TASK BRIEF — Write out the data exactly as given, dropping every picture.

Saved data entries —
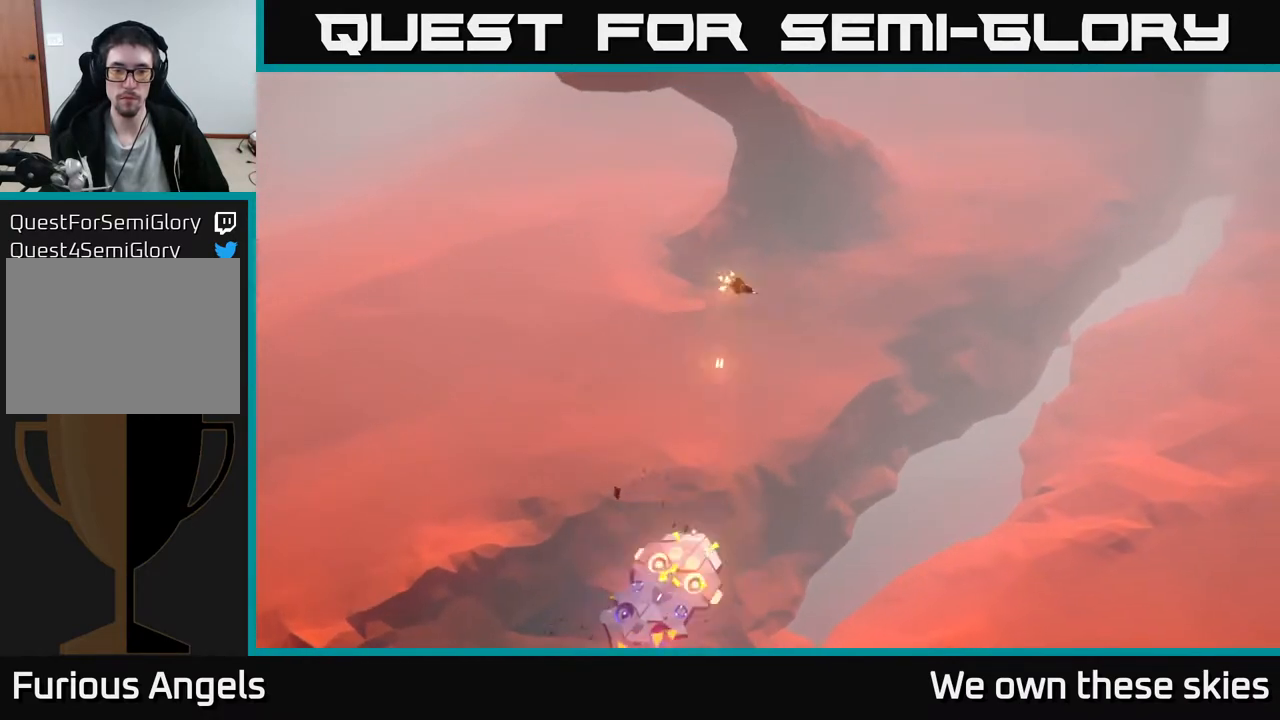
{"buttons": [], "left_stick": "down-left", "events": [[250, "left_stick", "down-left"]]}
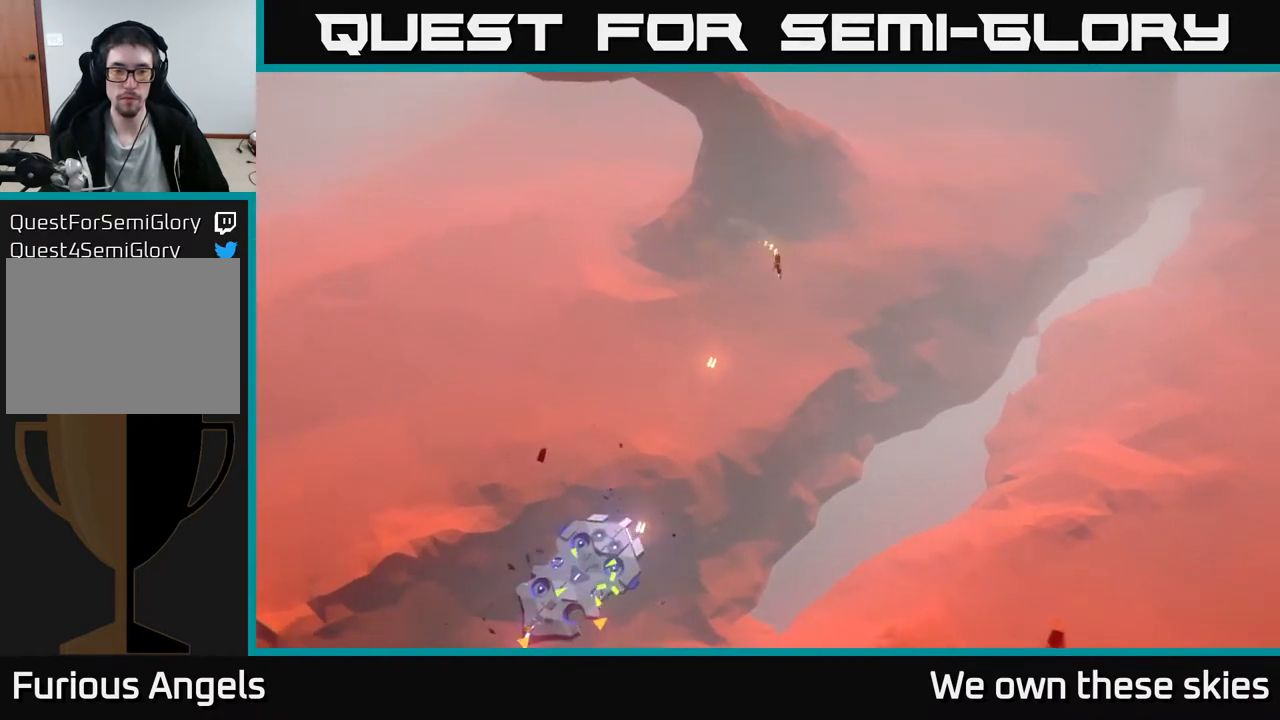
{"buttons": [], "left_stick": "down-left", "events": []}
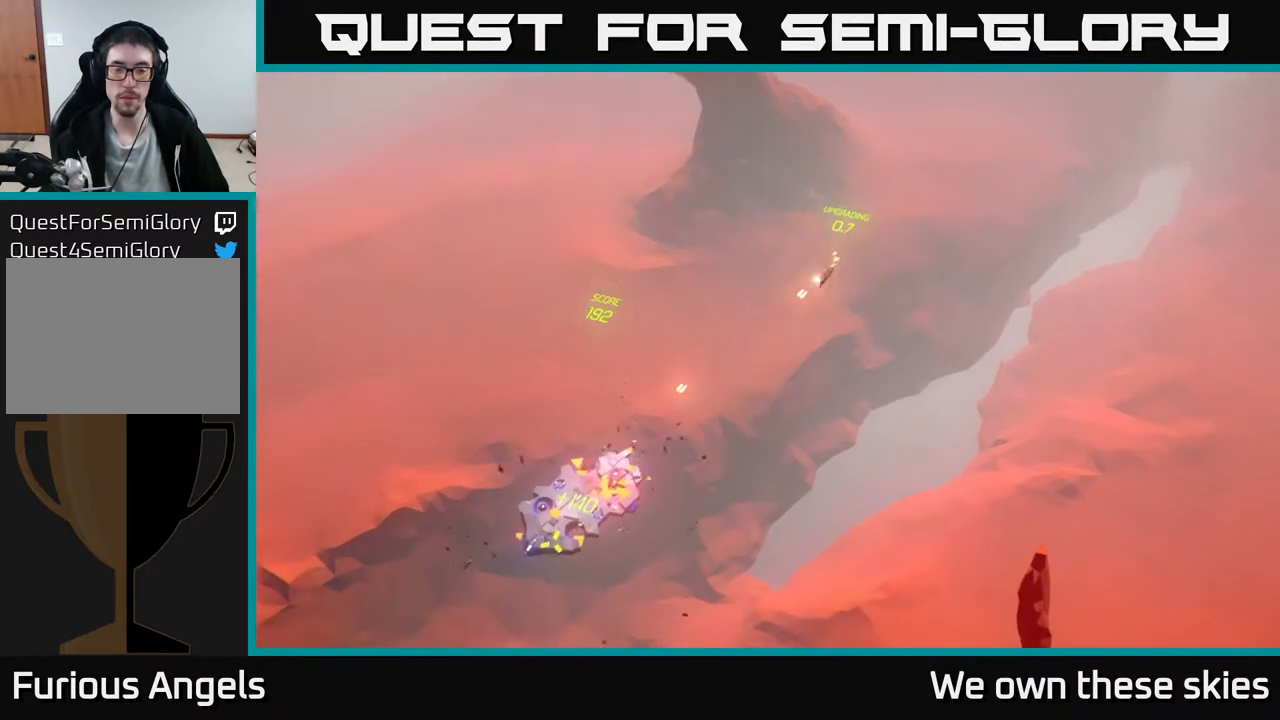
{"buttons": [], "left_stick": "down-left", "events": []}
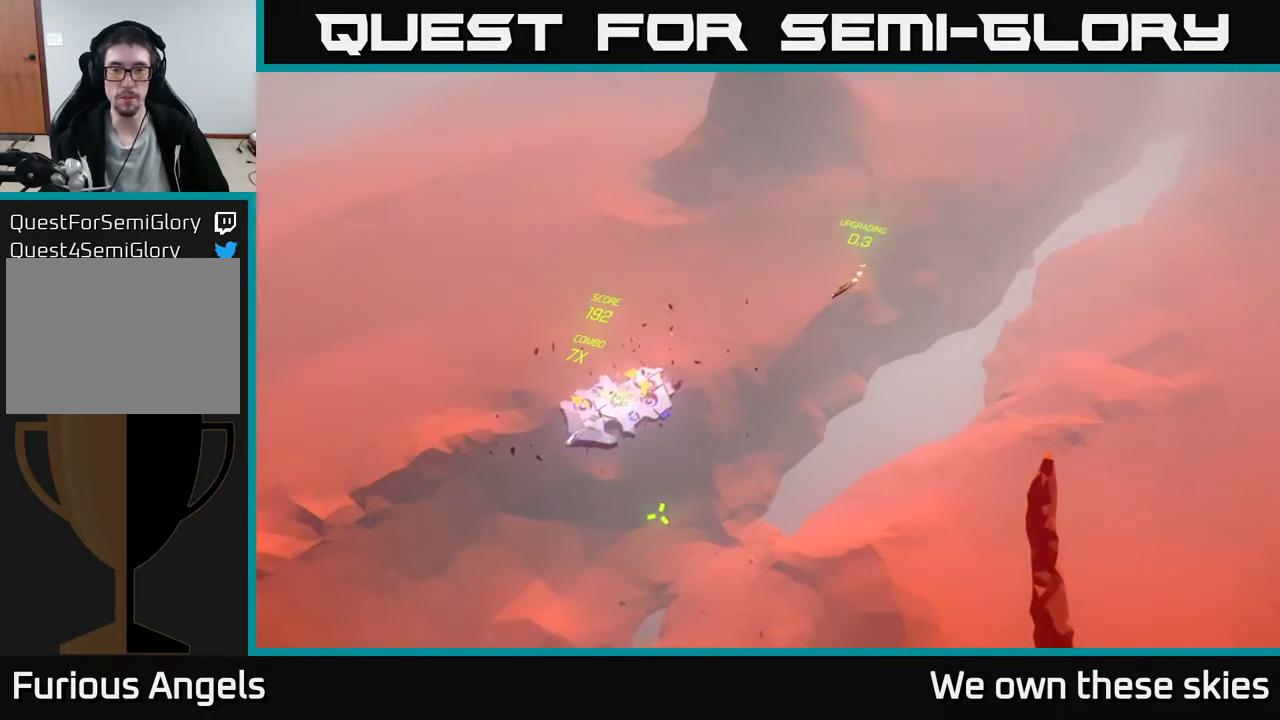
{"buttons": [], "left_stick": "down-left", "events": []}
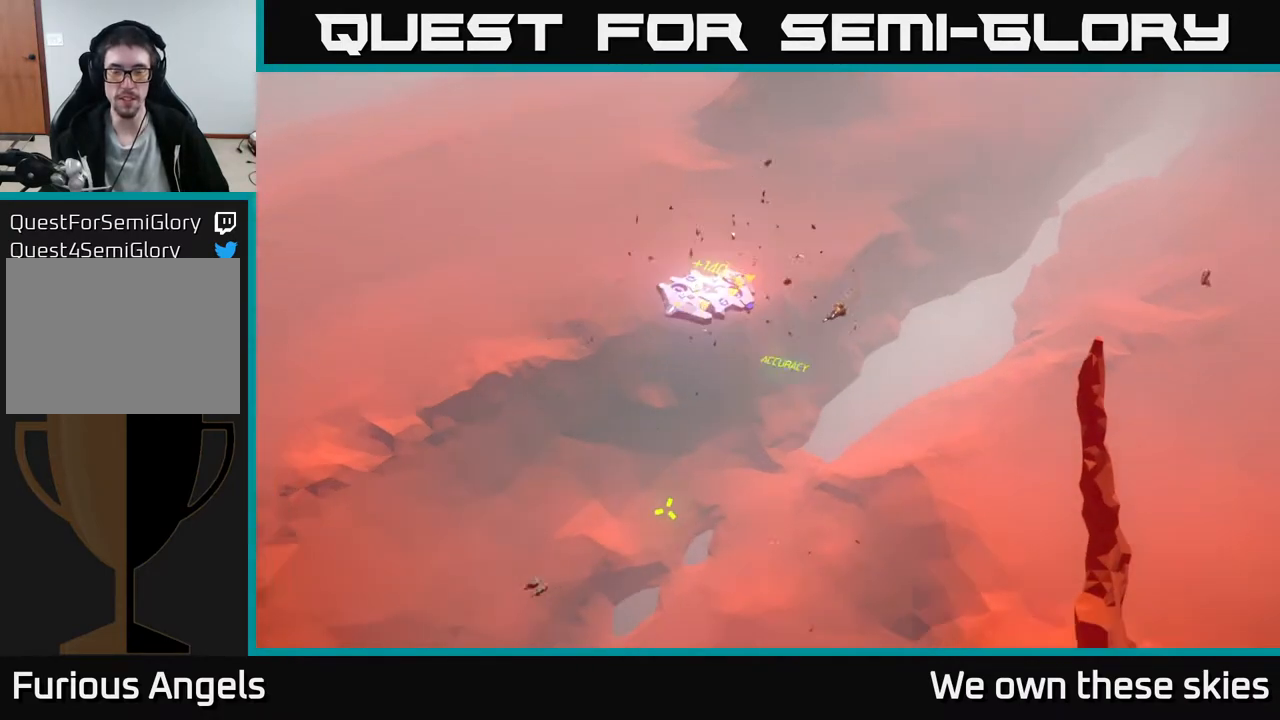
{"buttons": [], "left_stick": "down-left", "events": []}
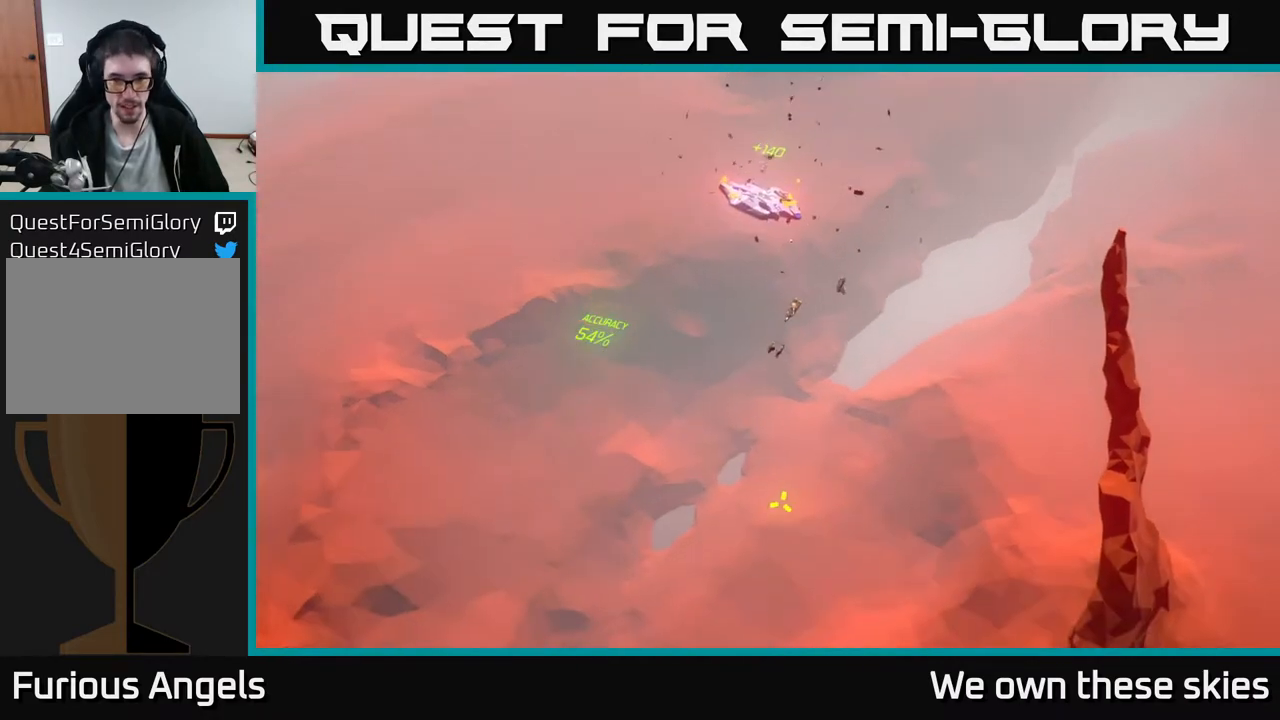
{"buttons": [], "left_stick": "down-left", "events": []}
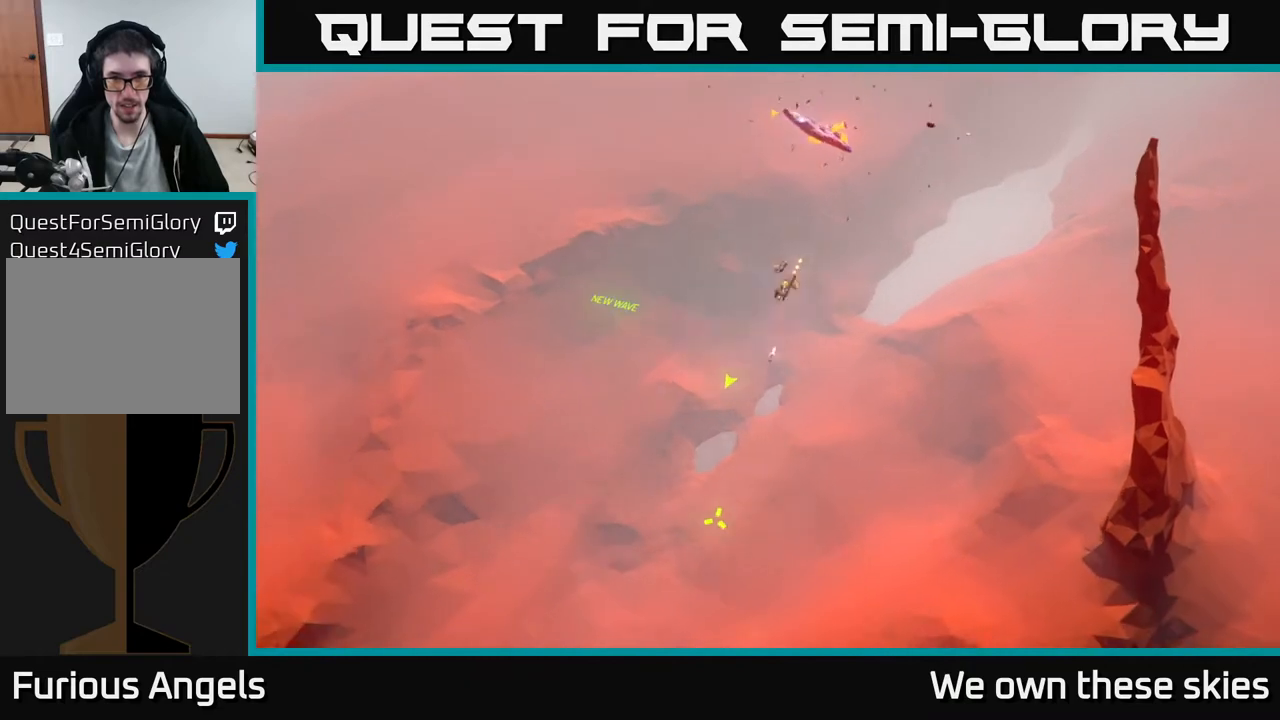
{"buttons": [], "left_stick": "down-left", "events": []}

ANSWER BELOW —
{"buttons": [], "left_stick": "down-left", "events": [[250, "left_stick", "down-left"]]}
{"buttons": [], "left_stick": "down-left", "events": []}
{"buttons": [], "left_stick": "down-left", "events": []}
{"buttons": [], "left_stick": "down-left", "events": []}
{"buttons": [], "left_stick": "down-left", "events": []}
{"buttons": [], "left_stick": "down-left", "events": []}
{"buttons": [], "left_stick": "down-left", "events": []}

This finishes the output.